(Stored data entries)
== Segment start ==
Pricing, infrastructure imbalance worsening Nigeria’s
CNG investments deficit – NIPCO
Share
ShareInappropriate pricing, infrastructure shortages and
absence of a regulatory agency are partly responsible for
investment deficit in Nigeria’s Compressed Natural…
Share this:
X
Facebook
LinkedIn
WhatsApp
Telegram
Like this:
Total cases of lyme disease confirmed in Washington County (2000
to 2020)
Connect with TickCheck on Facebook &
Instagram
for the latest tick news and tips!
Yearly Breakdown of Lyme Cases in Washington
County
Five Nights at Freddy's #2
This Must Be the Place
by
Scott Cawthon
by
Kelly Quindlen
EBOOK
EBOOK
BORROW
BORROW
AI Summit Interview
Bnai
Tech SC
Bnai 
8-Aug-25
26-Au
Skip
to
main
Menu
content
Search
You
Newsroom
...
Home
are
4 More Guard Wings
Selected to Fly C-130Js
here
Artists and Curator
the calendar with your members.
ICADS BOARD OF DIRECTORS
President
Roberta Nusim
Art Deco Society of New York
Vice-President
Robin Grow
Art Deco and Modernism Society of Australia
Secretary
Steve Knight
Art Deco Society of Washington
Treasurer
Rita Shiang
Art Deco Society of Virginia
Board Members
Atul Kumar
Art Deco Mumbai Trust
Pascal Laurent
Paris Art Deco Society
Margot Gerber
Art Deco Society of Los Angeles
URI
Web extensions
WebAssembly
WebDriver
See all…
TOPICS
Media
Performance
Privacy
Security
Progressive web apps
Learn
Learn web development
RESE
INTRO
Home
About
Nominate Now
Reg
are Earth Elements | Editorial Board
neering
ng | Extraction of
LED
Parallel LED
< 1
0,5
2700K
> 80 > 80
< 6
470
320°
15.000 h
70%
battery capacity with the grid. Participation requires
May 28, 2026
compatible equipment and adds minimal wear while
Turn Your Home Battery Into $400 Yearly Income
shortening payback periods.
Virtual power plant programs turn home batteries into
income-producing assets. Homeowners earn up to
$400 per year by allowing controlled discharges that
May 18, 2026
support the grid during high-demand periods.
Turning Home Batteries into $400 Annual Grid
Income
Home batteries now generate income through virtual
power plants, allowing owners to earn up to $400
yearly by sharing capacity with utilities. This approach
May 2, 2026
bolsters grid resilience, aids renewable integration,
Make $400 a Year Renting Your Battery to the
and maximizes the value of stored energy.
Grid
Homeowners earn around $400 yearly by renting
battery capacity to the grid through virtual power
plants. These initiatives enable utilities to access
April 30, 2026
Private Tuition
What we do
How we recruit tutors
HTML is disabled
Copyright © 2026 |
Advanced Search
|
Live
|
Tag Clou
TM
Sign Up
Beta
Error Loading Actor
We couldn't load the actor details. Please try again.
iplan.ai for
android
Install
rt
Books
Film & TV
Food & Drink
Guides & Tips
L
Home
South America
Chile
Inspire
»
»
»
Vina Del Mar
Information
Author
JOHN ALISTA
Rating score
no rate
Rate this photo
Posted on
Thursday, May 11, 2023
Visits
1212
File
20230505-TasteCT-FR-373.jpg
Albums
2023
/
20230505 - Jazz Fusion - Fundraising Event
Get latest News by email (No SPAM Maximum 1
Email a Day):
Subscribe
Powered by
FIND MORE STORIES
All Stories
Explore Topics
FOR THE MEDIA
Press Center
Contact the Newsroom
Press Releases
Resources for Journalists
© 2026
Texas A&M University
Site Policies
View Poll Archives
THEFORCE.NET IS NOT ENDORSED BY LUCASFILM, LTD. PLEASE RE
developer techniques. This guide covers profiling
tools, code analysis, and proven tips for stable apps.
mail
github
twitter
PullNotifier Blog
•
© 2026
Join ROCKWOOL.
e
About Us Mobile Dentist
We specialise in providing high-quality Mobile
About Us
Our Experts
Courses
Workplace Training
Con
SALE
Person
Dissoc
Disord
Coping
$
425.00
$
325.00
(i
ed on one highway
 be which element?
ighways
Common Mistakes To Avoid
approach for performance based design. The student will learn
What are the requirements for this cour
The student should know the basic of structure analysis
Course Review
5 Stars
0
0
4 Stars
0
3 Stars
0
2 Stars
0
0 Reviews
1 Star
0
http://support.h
== Segment end ==
Task item:
Repeat the data in its entirety, exactly as written.

Result for this exercise:
Pricing, infrastructure imbalance worsening Nigeria’s
CNG investments deficit – NIPCO
Share
ShareInappropriate pricing, infrastructure shortages and
absence of a regulatory agency are partly responsible for
investment deficit in Nigeria’s Compressed Natural…
Share this:
X
Facebook
LinkedIn
WhatsApp
Telegram
Like this:
Total cases of lyme disease confirmed in Washington County (2000
to 2020)
Connect with TickCheck on Facebook &
Instagram
for the latest tick news and tips!
Yearly Breakdown of Lyme Cases in Washington
County
Five Nights at Freddy's #2
This Must Be the Place
by
Scott Cawthon
by
Kelly Quindlen
EBOOK
EBOOK
BORROW
BORROW
AI Summit Interview
Bnai
Tech SC
Bnai 
8-Aug-25
26-Au
Skip
to
main
Menu
content
Search
You
Newsroom
...
Home
are
4 More Guard Wings
Selected to Fly C-130Js
here
Artists and Curator
the calendar with your members.
ICADS BOARD OF DIRECTORS
President
Roberta Nusim
Art Deco Society of New York
Vice-President
Robin Grow
Art Deco and Modernism Society of Australia
Secretary
Steve Knight
Art Deco Society of Washington
Treasurer
Rita Shiang
Art Deco Society of Virginia
Board Members
Atul Kumar
Art Deco Mumbai Trust
Pascal Laurent
Paris Art Deco Society
Margot Gerber
Art Deco Society of Los Angeles
URI
Web extensions
WebAssembly
WebDriver
See all…
TOPICS
Media
Performance
Privacy
Security
Progressive web apps
Learn
Learn web development
RESE
INTRO
Home
About
Nominate Now
Reg
are Earth Elements | Editorial Board
neering
ng | Extraction of
LED
Parallel LED
< 1
0,5
2700K
> 80 > 80
< 6
470
320°
15.000 h
70%
battery capacity with the grid. Participation requires
May 28, 2026
compatible equipment and adds minimal wear while
Turn Your Home Battery Into $400 Yearly Income
shortening payback periods.
Virtual power plant programs turn home batteries into
income-producing assets. Homeowners earn up to
$400 per year by allowing controlled discharges that
May 18, 2026
support the grid during high-demand periods.
Turning Home Batteries into $400 Annual Grid
Income
Home batteries now generate income through virtual
power plants, allowing owners to earn up to $400
yearly by sharing capacity with utilities. This approach
May 2, 2026
bolsters grid resilience, aids renewable integration,
Make $400 a Year Renting Your Battery to the
and maximizes the value of stored energy.
Grid
Homeowners earn around $400 yearly by renting
battery capacity to the grid through virtual power
plants. These initiatives enable utilities to access
April 30, 2026
Private Tuition
What we do
How we recruit tutors
HTML is disabled
Copyright © 2026 |
Advanced Search
|
Live
|
Tag Clou
TM
Sign Up
Beta
Error Loading Actor
We couldn't load the actor details. Please try again.
iplan.ai for
android
Install
rt
Books
Film & TV
Food & Drink
Guides & Tips
L
Home
South America
Chile
Inspire
»
»
»
Vina Del Mar
Information
Author
JOHN ALISTA
Rating score
no rate
Rate this photo
Posted on
Thursday, May 11, 2023
Visits
1212
File
20230505-TasteCT-FR-373.jpg
Albums
2023
/
20230505 - Jazz Fusion - Fundraising Event
Get latest News by email (No SPAM Maximum 1
Email a Day):
Subscribe
Powered by
FIND MORE STORIES
All Stories
Explore Topics
FOR THE MEDIA
Press Center
Contact the Newsroom
Press Releases
Resources for Journalists
© 2026
Texas A&M University
Site Policies
View Poll Archives
THEFORCE.NET IS NOT ENDORSED BY LUCASFILM, LTD. PLEASE RE
developer techniques. This guide covers profiling
tools, code analysis, and proven tips for stable apps.
mail
github
twitter
PullNotifier Blog
•
© 2026
Join ROCKWOOL.
e
About Us Mobile Dentist
We specialise in providing high-quality Mobile
About Us
Our Experts
Courses
Workplace Training
Con
SALE
Person
Dissoc
Disord
Coping
$
425.00
$
325.00
(i
ed on one highway
 be which element?
ighways
Common Mistakes To Avoid
approach for performance based design. The student will learn
What are the requirements for this cour
The student should know the basic of structure analysis
Course Review
5 Stars
0
0
4 Stars
0
3 Stars
0
2 Stars
0
0 Reviews
1 Star
0
http://support.h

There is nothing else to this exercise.